I also connected tCacheout -> (on Component ok) tCacheIn but it didn't generate any output, not even the output folder.

 

There is no null in the data set, I am doing sync data set with every component. Really confused, what went wrong. Not much help is there for tCache in/out.

 

Please let me know, is there any issue with the workflow? Am I using these component correctly?

Moderator

Re: Big Data Spark Job - Subjob and Logs creation

Hi,

For your issue, could you please use the connection type "OnSubjobOK" instead to see if this issue still repro?

Let us know if it is Ok with you.

Best regards

Sabrina

Six Stars

Re: Big Data Spark Job - Subjob and Logs creation

Hi,

 

I tried OnComponentOK, job ran successfully but it does not generate any output. Have you tried any simple workflow with tCache in/out. 

 

job.jpg

 

 

OnSubjobOK is not there to connect cache out to cache in.

 

Please help.

Moderator

Re: Big Data Spark Job - Subjob and Logs creation

Hi,

Please design your work flow like:

tfileinput-->tCacheOutput

| onsubjobok

tCacheInput-->tfileoutput

Best regards

Sabrina

Six Stars

Re: Big Data Spark Job - Subjob and Logs creation

Thanks.. Worked for me. How we decide whether to use onSubJobOk or onComponentOK?

 

Can we create customised log with bigdata job.

 

 

Moderator

Re: Big Data Spark Job - Subjob and Logs creation

Hi,

Please refer to this article about the difference between OnSubjobOk and OnComponentOk.

https://help.talend.com/pages/viewpage.action?pageId=190513190

What does your customised log look like? The log4jLevel cannot meet your needs?

Best regards

Sabrina

Six Stars

Re: Big Data Spark Job - Subjob and Logs creation

I do not know much about log4j. If I enable this option, where I can see this logs?
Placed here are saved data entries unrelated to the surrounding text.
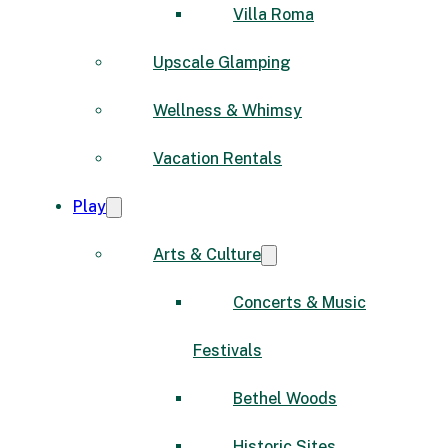
Villa Roma
Upscale Glamping
Wellness & Whimsy
Vacation Rentals
Play
Arts & Culture
Concerts & Music
Festivals
Bethel Woods
Historic Sites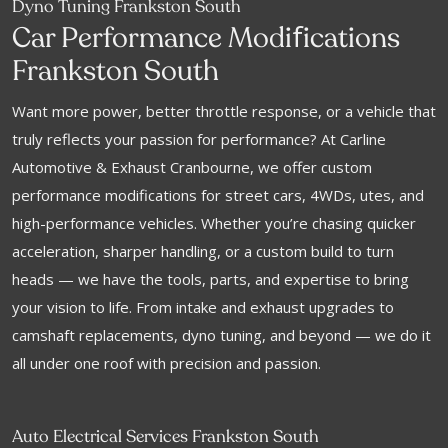
Dyno Tuning Frankston South
f
Car Performance Modi
ications
Frankston South
Want more power, better throttle response, or a vehicle that
truly reflects your passion for performance? At Carline
Automotive & Exhaust Cranbourne, we offer custom
performance modifications for street cars, 4WDs, utes, and
high-performance vehicles. Whether you’re chasing quicker
acceleration, sharper handling, or a custom build to turn
heads — we have the tools, parts, and expertise to bring
your vision to life. From intake and exhaust upgrades to
camshaft replacements, dyno tuning, and beyond — we do it
all under one roof with precision and passion.
Auto Electrical Services Frankston South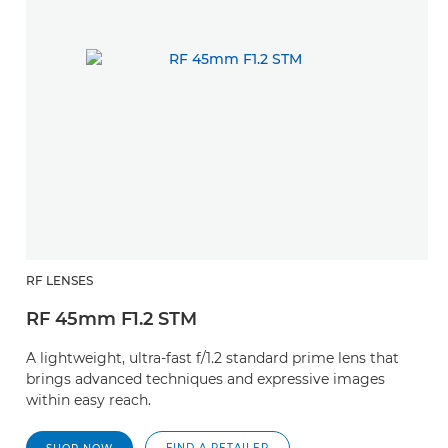
RF LENSES
RF 45mm F1.2 STM
A lightweight, ultra-fast f/1.2 standard prime lens that
brings advanced techniques and expressive images
within easy reach.
FIND A RETAILER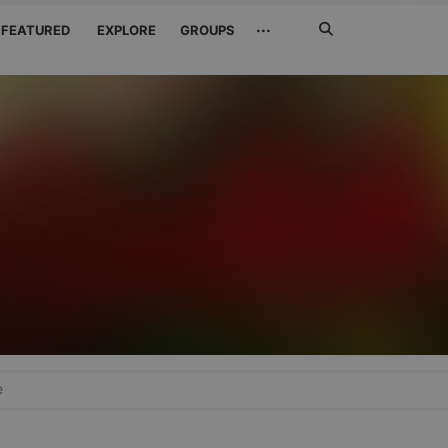
Search
···
FEATURED
EXPLORE
GROUPS
Jetzt
suchen
e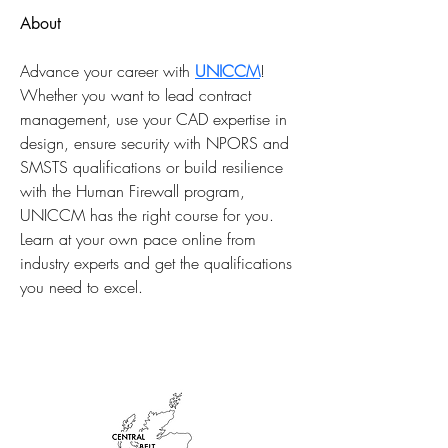
About
Advance your career with 
UNICCM
! 
Whether you want to lead contract 
management, use your CAD expertise in 
design, ensure security with NPORS and 
SMSTS qualifications or build resilience 
with the Human Firewall program, 
UNICCM has the right course for you. 
Learn at your own pace online from 
industry experts and get the qualifications 
you need to excel. 
AFFILIATIONS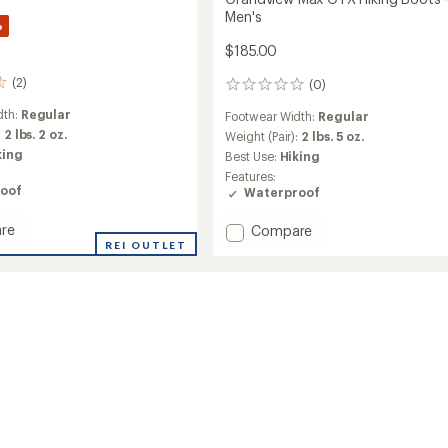
Men's
%
$185.00
(2)
(0)
0
reviews
dth:
Regular
Footwear Width:
Regular
:
2 lbs. 2 oz.
Weight (Pair):
2 lbs. 5 oz.
king
Best Use:
Hiking
Features:
oof
Waterproof
re
Add
Compare
iew
REI OUTLET
Grandview
Max
GTX
Hiking
Boots
-
Men's
to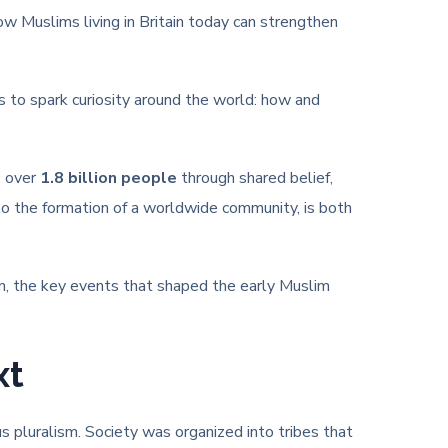
ow Muslims living in Britain today can strengthen
s to spark curiosity around the world: how and
s over
1.8 billion people
through shared belief,
nto the formation of a worldwide community, is both
n, the key events that shaped the early Muslim
xt
us pluralism. Society was organized into tribes that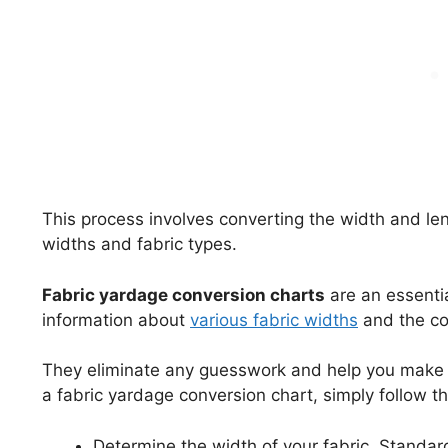
This process involves converting the width and le
widths and fabric types.
Fabric yardage conversion charts
are an essentia
information about
various fabric widths
and the co
They eliminate any guesswork and help you make 
a fabric yardage conversion chart, simply follow t
Determine the width of your fabric. Standar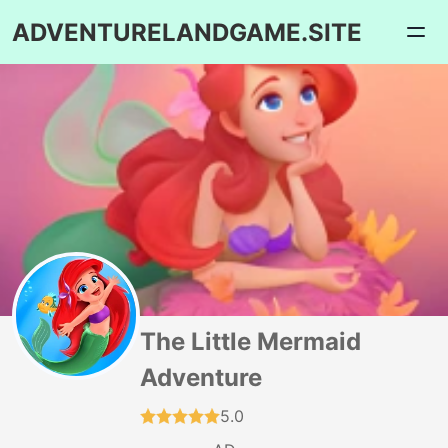
ADVENTURELANDGAME.SITE
The Little Mermaid
Adventure
5.0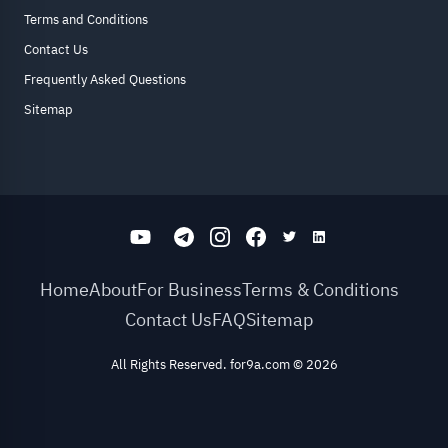
Terms and Conditions
Contact Us
Frequently Asked Questions
Sitemap
Home
About
For Business
Terms & Conditions
Contact Us
FAQ
Sitemap
All Rights Reserved. for9a.com
©
2026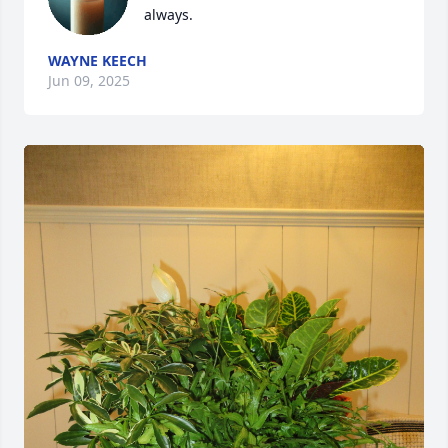
always.
WAYNE KEECH
Jun 09, 2025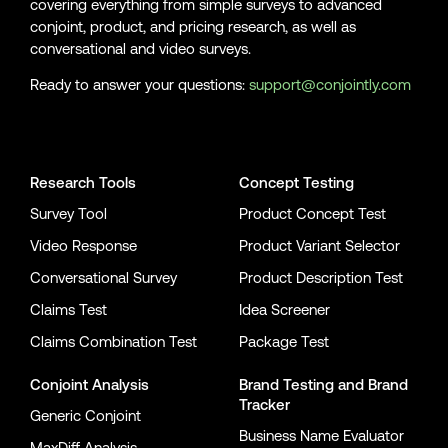
covering everything from simple surveys to advanced
conjoint, product, and pricing research, as well as
conversational and video surveys.
Ready to answer your questions:
support@conjointly.com
Conjointly on YouTube
Conjointly on X
Conjointly on LinkedIn
Research Tools
Concept Testing
Survey Tool
Product Concept Test
Video Response
Product Variant Selector
Conversational Survey
Product Description Test
Claims Test
Idea Screener
Claims Combination Test
Package Test
Conjoint Analysis
Brand Testing
and
Brand
Tracker
Generic Conjoint
Business Name Evaluator
MaxDiff Analysis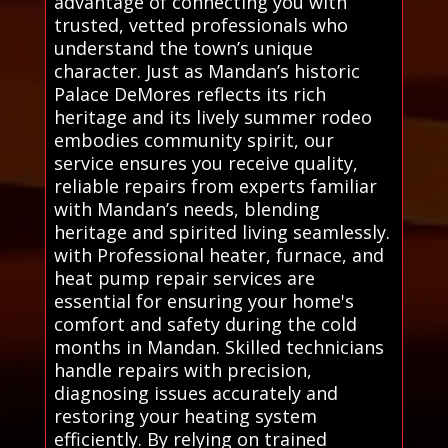
advantage of connecting you with
trusted, vetted professionals who
understand the town’s unique
character. Just as Mandan’s historic
Palace DeMores reflects its rich
heritage and its lively summer rodeo
embodies community spirit, our
service ensures you receive quality,
reliable repairs from experts familiar
with Mandan’s needs, blending
heritage and spirited living seamlessly.
with Professional heater, furnace, and
heat pump repair services are
essential for ensuring your home's
comfort and safety during the cold
months in Mandan. Skilled technicians
handle repairs with precision,
diagnosing issues accurately and
restoring your heating system
efficiently. By relying on trained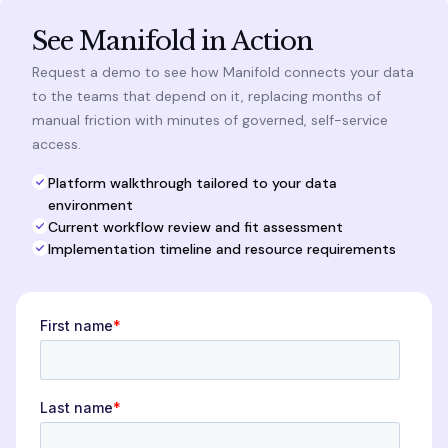
See Manifold in Action
Request a demo to see how Manifold connects your data
to the teams that depend on it, replacing months of
manual friction with minutes of governed, self-service
access.
Platform walkthrough tailored to your data
environment
Current workflow review and fit assessment
Implementation timeline and resource requirements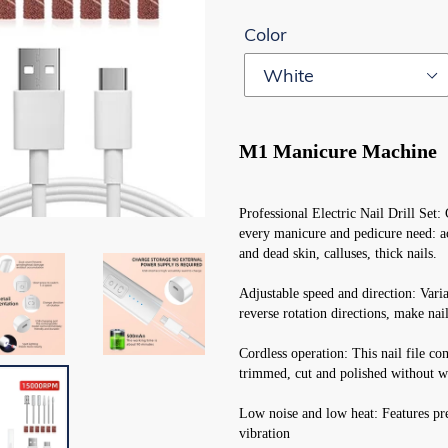
Color
M1 Manicure Machine
Professional Electric Nail Drill Set: 
every manicure and pedicure need: acr
and dead skin, calluses, thick nails.
Adjustable speed and direction: Var
reverse rotation directions, make nail
Cordless operation: This nail file co
trimmed, cut and polished without w
Low noise and low heat: Features pr
vibration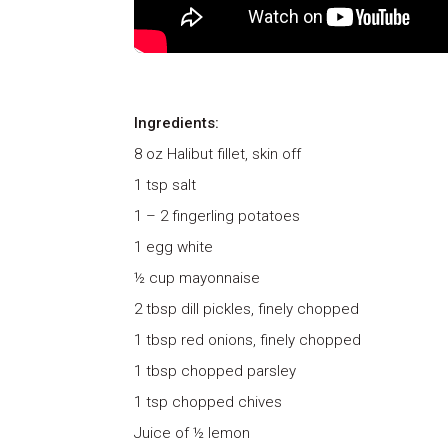
Ingredients:
8 oz Halibut fillet, skin off
1 tsp salt
1 – 2 fingerling potatoes
1 egg white
½ cup mayonnaise
2 tbsp dill pickles, finely chopped
1 tbsp red onions, finely chopped
1 tbsp chopped parsley
1 tsp chopped chives
Juice of ½ lemon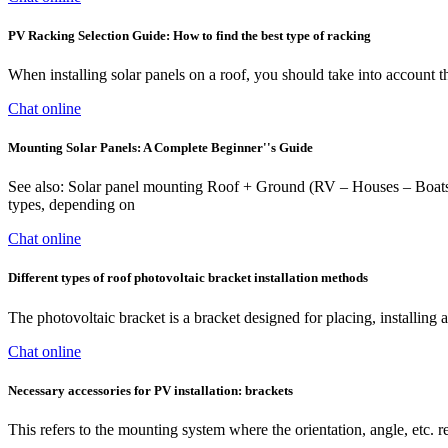
PV Racking Selection Guide: How to find the best type of racking
When installing solar panels on a roof, you should take into account the
Chat online
Mounting Solar Panels: A Complete Beginner''s Guide
See also: Solar panel mounting Roof + Ground (RV – Houses – Boats) St
types, depending on
Chat online
Different types of roof photovoltaic bracket installation methods
The photovoltaic bracket is a bracket designed for placing, installin
Chat online
Necessary accessories for PV installation: brackets
This refers to the mounting system where the orientation, angle, etc.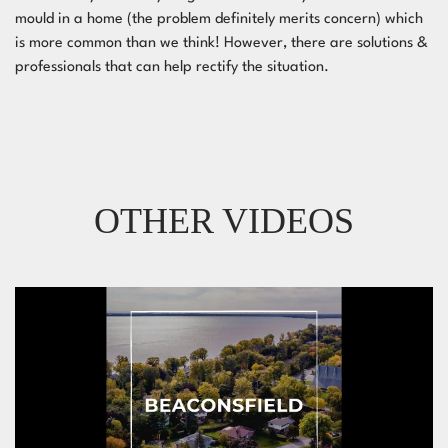
mould in a home (the problem definitely merits concern) which
is more common than we think! However, there are solutions &
professionals that can help rectify the situation.
OTHER VIDEOS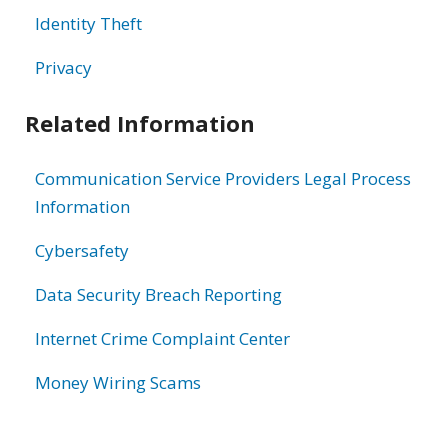
Identity Theft
Privacy
Related Information
Communication Service Providers Legal Process
Information
Cybersafety
Data Security Breach Reporting
Internet Crime Complaint Center
Money Wiring Scams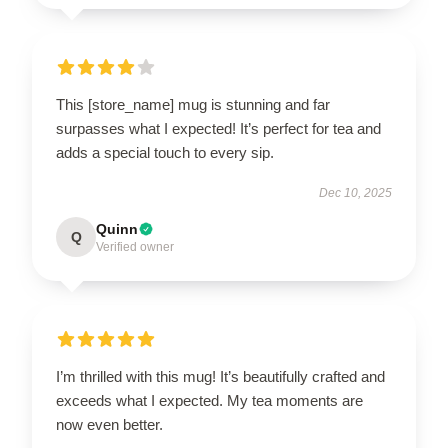
This [store_name] mug is stunning and far
surpasses what I expected! It’s perfect for tea and
adds a special touch to every sip.
Dec 10, 2025
Quinn
Q
Verified owner
I’m thrilled with this mug! It’s beautifully crafted and
exceeds what I expected. My tea moments are
now even better.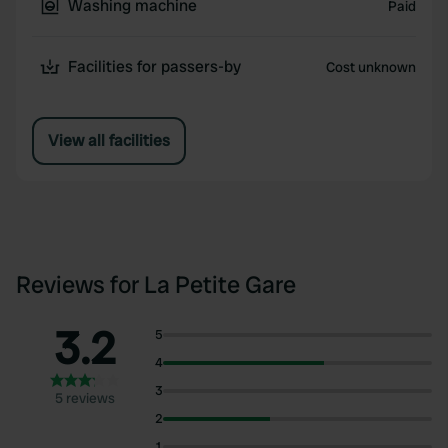
Washing machine
Paid
Facilities for passers-by
Cost unknown
View all facilities
Reviews for La Petite Gare
3.2
5
4
3
5 reviews
2
1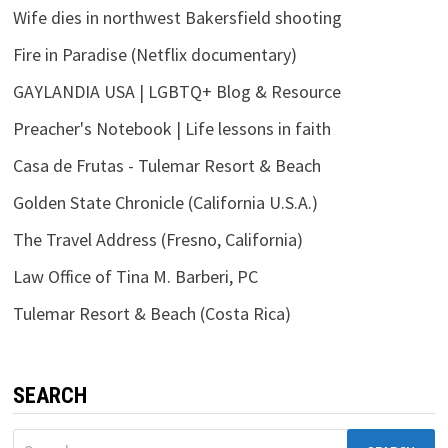
Wife dies in northwest Bakersfield shooting
Fire in Paradise (Netflix documentary)
GAYLANDIA USA | LGBTQ+ Blog & Resource
Preacher's Notebook | Life lessons in faith
Casa de Frutas - Tulemar Resort & Beach
Golden State Chronicle (California U.S.A.)
The Travel Address (Fresno, California)
Law Office of Tina M. Barberi, PC
Tulemar Resort & Beach (Costa Rica)
SEARCH
Search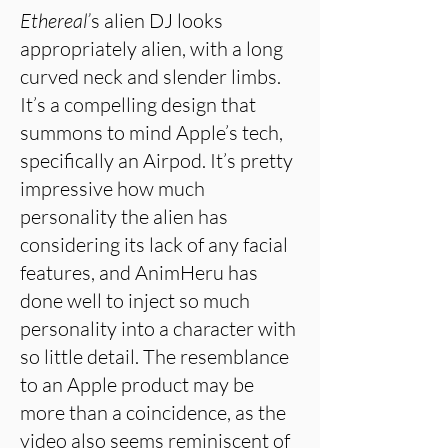
Ethereal’
s alien DJ looks
appropriately alien, with a long
curved neck and slender limbs.
It’s a compelling design that
summons to mind Apple’s tech,
specifically an Airpod. It’s pretty
impressive how much
personality the alien has
considering its lack of any facial
features, and AnimHeru has
done well to inject so much
personality into a character with
so little detail. The resemblance
to an Apple product may be
more than a coincidence, as the
video also seems reminiscent of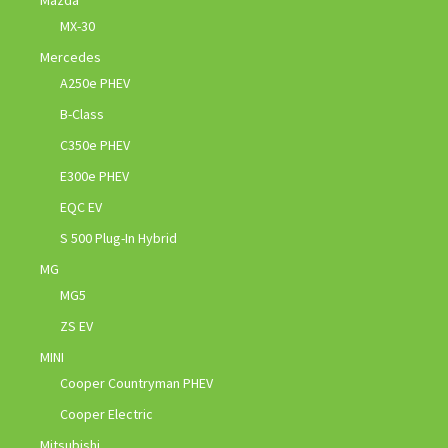
MX-30
Mercedes
A250e PHEV
B-Class
C350e PHEV
E300e PHEV
EQC EV
S 500 Plug-In Hybrid
MG
MG5
ZS EV
MINI
Cooper Countryman PHEV
Cooper Electric
Mitsubishi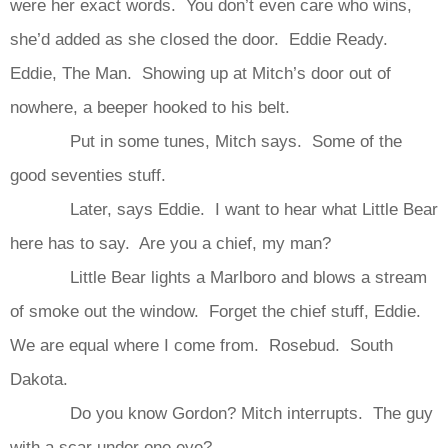
were her exact words. You don’t even care who wins,
she’d added as she closed the door. Eddie Ready.
Eddie, The Man. Showing up at Mitch’s door out of
nowhere, a beeper hooked to his belt.
Put in some tunes, Mitch says. Some of the
good seventies stuff.
Later, says Eddie. I want to hear what Little Bear
here has to say. Are you a chief, my man?
Little Bear lights a Marlboro and blows a stream
of smoke out the window. Forget the chief stuff, Eddie.
We are equal where I come from. Rosebud. South
Dakota.
Do you know Gordon? Mitch interrupts. The guy
with a scar under one eye?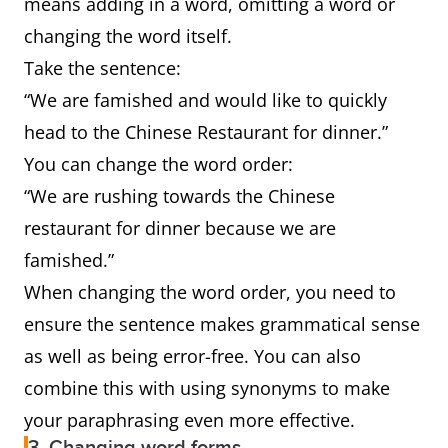
means adding in a word, omitting a word or
changing the word itself.
Take the sentence:
“We are famished and would like to quickly
head to the Chinese Restaurant for dinner.”
You can change the word order:
“We are rushing towards the Chinese
restaurant for dinner because we are
famished.”
When changing the word order, you need to
ensure the sentence makes grammatical sense
as well as being error-free. You can also
combine this with using synonyms to make
your paraphrasing even more effective.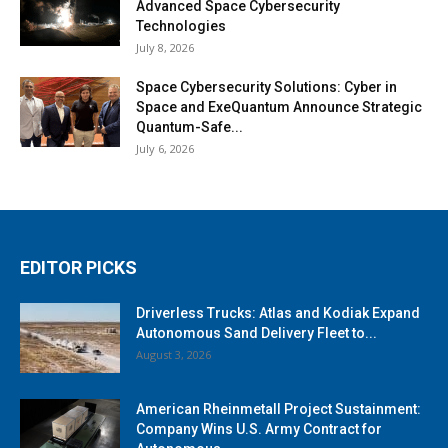
Advanced Space Cybersecurity
Technologies
July 8, 2026
Space Cybersecurity Solutions: Cyber in
Space and ExeQuantum Announce Strategic
Quantum-Safe...
July 6, 2026
EDITOR PICKS
Driverless Trucks: Atlas and Kodiak Expand
Autonomous Sand Delivery Fleet to...
August 3, 2026
American Rheinmetall Project Sustainment:
Company Wins U.S. Army Contract for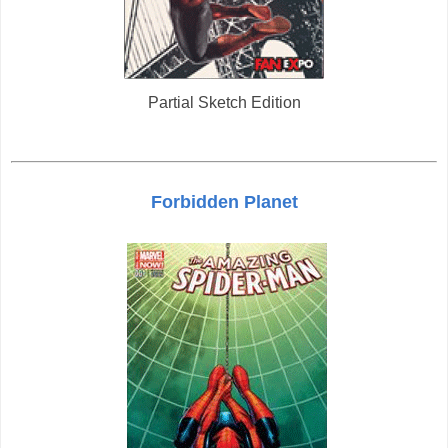
Partial Sketch Edition
Forbidden Planet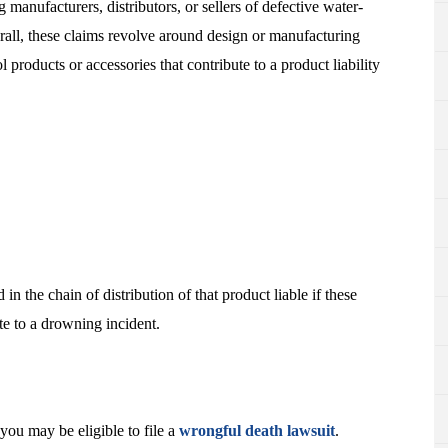
 manufacturers, distributors, or sellers of defective water-
rall, these claims revolve around design or manufacturing
 products or accessories that contribute to a product liability
n the chain of distribution of that product liable if these
e to a drowning incident.
you may be eligible to file a
wrongful death lawsuit
.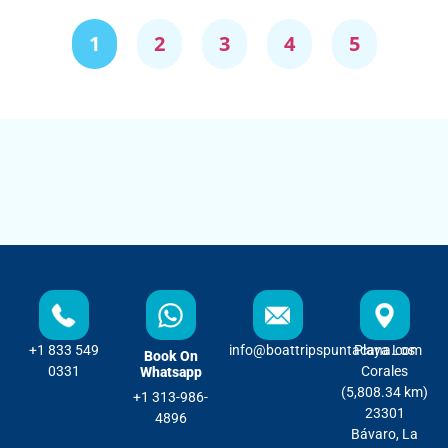
1
2
3
4
5
+1 833 549
info@boattripspuntacana.com
Playa Los
Book On
0331
Corales
Whatsapp
(5,808.34 km)
+1 313-986-
23301
4896
Bávaro, La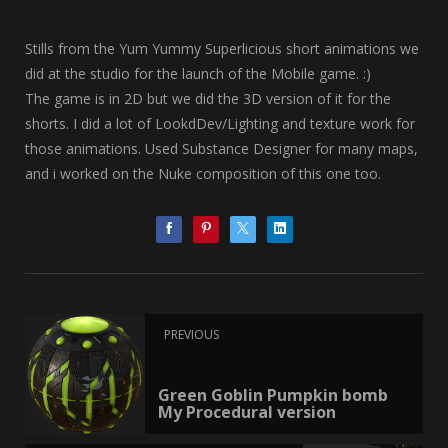
Stills from the Yum Yummy Superlicious short animations we
did at the studio for the launch of the Mobile game. :)
The game is in 2D but we did the 3D version of it for the
shorts. I did a lot of LookdDev/Lighting and texture work for
those animations. Used Substance Designer for many maps,
and i worked on the Nuke composition of this one too.
PREVIOUS
Green Goblin Pumpkin bomb
My Procedural version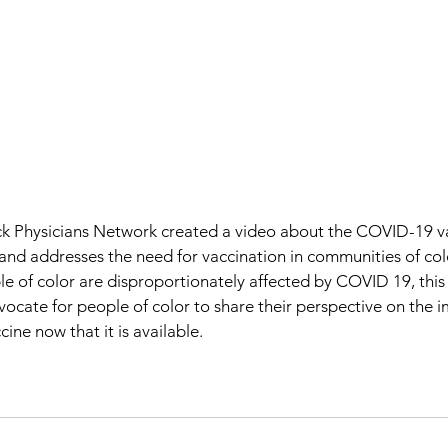
 Physicians Network created a video about the COVID-19 vac
and addresses the need for vaccination in communities of colo
e of color are disproportionately affected by COVID 19, this
dvocate for people of color to share their perspective on the 
ine now that it is available.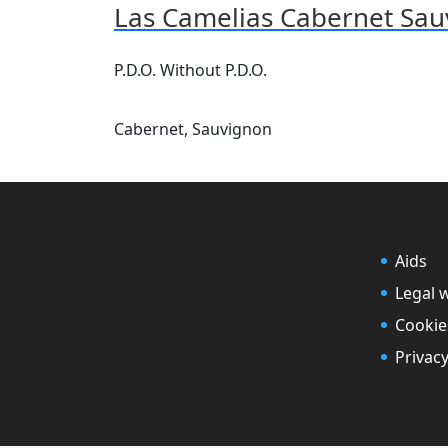
Las Camelias Cabernet Sa
P.D.O. Without P.D.O.
Cabernet, Sauvignon
Aids
Legal 
Cookie
Privacy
How I can store this in log or output file?

 

As far as customised message is concerend, it would be like -

Execution started at <datetime>

File loaded at <datetime>

filteration done, <n> row flown to next level at <datetime>

and so on....

 

Thanks...

Tags (1)
Moderator

Re: Big Data Spark Job - Subjob and Logs creation

Hi,

log4jLevel,this feature allows you to change the output level at runtime for log4j loggers activated in components in the Job.

For more information, please see:https://help.talend.com/display/TalendDataFabricStudioUserGuide63EN/7.9.5+How+to+customize+log4j+out...

Best regards

Sabrina

Six Stars

Re: Big Data Spark Job - Subjob and Logs creation

Thanks.... How I can save log4j output in a file with big data spark job?

Moderator

Re: Big Data Spark Job - Subjob and Logs creation

Hi,

Please take a look at a custom tRedirectOutput component, which redirects all the console output to a file.

https://exchange.talend.com/#marketplaceproductoverview:marketplace=marketplace%252F1&p=marketplace%...

Best regards

Sabrina